Crónicas

E corro para apanhar o 12

Escondo-me atrás dos óculos, fazem-me parecer uma professora primária e têm aros dourados.

A amêndoa leva tempo a desfazer-se na boca e eu não tenho pressa, o sol aquece-me a pele depois de um mergulho de pés na água ainda fria. A piscina está quase vazia, há um grupo de rapazes que faço de conta que não vejo, várias raparigas aos pares e eu, que não arranjei companhi e vim na mesma. Não quis perder o calor das férias da Páscoa, até trouxe um livro, daqueles complicados, o Amante, Margarithe Duras. As miúdas da faculdade andam todas a ler, agora também eu o estou a ler, comprei na Livraria Esperança.

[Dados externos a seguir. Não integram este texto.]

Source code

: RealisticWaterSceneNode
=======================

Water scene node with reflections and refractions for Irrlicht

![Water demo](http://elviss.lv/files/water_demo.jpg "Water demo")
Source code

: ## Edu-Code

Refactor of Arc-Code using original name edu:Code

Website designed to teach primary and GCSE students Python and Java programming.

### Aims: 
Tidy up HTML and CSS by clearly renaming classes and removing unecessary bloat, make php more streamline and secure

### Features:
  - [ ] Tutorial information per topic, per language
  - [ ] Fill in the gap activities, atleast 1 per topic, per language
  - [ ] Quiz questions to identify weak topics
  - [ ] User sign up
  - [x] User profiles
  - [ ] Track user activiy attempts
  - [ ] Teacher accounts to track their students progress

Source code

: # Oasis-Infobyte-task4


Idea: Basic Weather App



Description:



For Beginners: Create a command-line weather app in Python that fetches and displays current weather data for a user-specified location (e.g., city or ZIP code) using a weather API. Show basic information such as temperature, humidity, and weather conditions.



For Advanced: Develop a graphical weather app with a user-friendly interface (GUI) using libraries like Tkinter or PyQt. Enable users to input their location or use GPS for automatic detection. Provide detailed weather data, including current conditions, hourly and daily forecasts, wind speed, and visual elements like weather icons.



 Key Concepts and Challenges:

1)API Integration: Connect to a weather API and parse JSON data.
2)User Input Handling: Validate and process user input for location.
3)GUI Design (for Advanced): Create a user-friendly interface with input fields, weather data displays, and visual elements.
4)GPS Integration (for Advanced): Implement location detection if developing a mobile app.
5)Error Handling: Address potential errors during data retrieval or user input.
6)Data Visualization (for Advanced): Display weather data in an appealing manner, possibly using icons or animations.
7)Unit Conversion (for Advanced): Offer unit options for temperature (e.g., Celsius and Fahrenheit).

O mar, as risadas dos rapazes e o “splash” dos mergulhos roubam-me a atenção, está uma tarde bonita, quase aposto que será um daqueles dias em que apetece tomar uma imperial e dividir um pires de tremoços na marina. Eu gostava, se tivesse companhia, se os amigos e amigas que fiz em dois meses de Lisboa estivessem por aqui. Não posso esquecer, prometi que mandava postais. E vou enviar aqueles com vistas que comprei na tabacaria do Apolo.

Um dos rapazes olhou duas vezes, acho que não reparou no calor que me subiu pela cara. Se me vier falar não vou saber o que dizer, aqui não se pode disfarçar. Na faculdade sempre há a desculpa das fotocópias e dos apontamentos e às segundas-feiras vamos de monte ao cinema, é mais barato. Depois falamos do filme, parece normal, a conversa roda, falamos de outros filmes ou dos lugares de onde somos. Eu sou daqui, do Funchal, um bicho raro, não há como fugir das piadas à maneira de falar, faz parte.

Escondo-me atrás dos óculos, fazem-me parecer uma professora primária e têm aros dourados. Não sei o que me deu para escolher estes óculos, mas agora já está e tão cedo a minha mãe não me dará dinheiro para outros mais modernos, quem sabe uns Armani com armação em tartaruga. Vi uma miúda lá da faculdade com uns redondos, eram bem giros. Estes dois meses na faculdade têm mostrado muito, até a mim. Tenho três endereços para mandar postais, são três amigas diferentes, nunca tinha feito tantas amigas e em tão pouco tempo.

Eu sei que uma rapariga que lê e usa óculos não tem sucesso, é uma armadura contra rapazes e aquele que tem olhado há-de desistir. Nunca sei o que é para dizer a seguir, não tenho muita conversa e o melhor é que fique assim, não vá tudo se estragar, ainda pede o número de telefone e será o cabo dos trabalhos explicar tudo à minha mãe. Lá por cima, no Laranjal, não há amigos e namoricos, só existe um fim: que é casar. E casar é um assunto para daqui a muitos anos. Pronto, vou apanhar um pouco mais de sol.

É capaz de ser demais para um dia só, este sol e este calor. A cara começar a arder, os ombros também, mas o bronzeado ajuda. A minha mãe ficou preocupada com o meu ar pálido, em Lisboa os dias parecem mais curtos, não se anda como aqui, com a cara exposta à brisa do mar e ao sol do meio dia. Há anos que as tias não comentam o meu tom de pele, a pequena tão trigueira, ai que tão mal empregado. Ouvi eu muitas vezes quando estava a crescer, não era lá muito bom ser morena de cabelo quase preto.

Meto mais uma amêndoa na boca para o caminho, quero ver se dá tempo para colar os selos e mandar os postais, é melhor que seja correio azul, assim não chegam depois de mim. E é engraçado que tenha saudades do ar de Lisboa, das amigas, dos amigos, que me pareça mais simples meter conversa com alguém na fila para o almoço na cantina ou no átrio do anfiteatro do que na piscina do Lido, que frequento desde os 15 anos. Talvez seja verdade, a nossa casa não é apenas um lugar, podem ser muitos.

E nisto corro para apanhar o 12, que tem escrito Jamboto, Via Hospital, vai deixar-me à porta de casa, na curva de caminho onde cresci.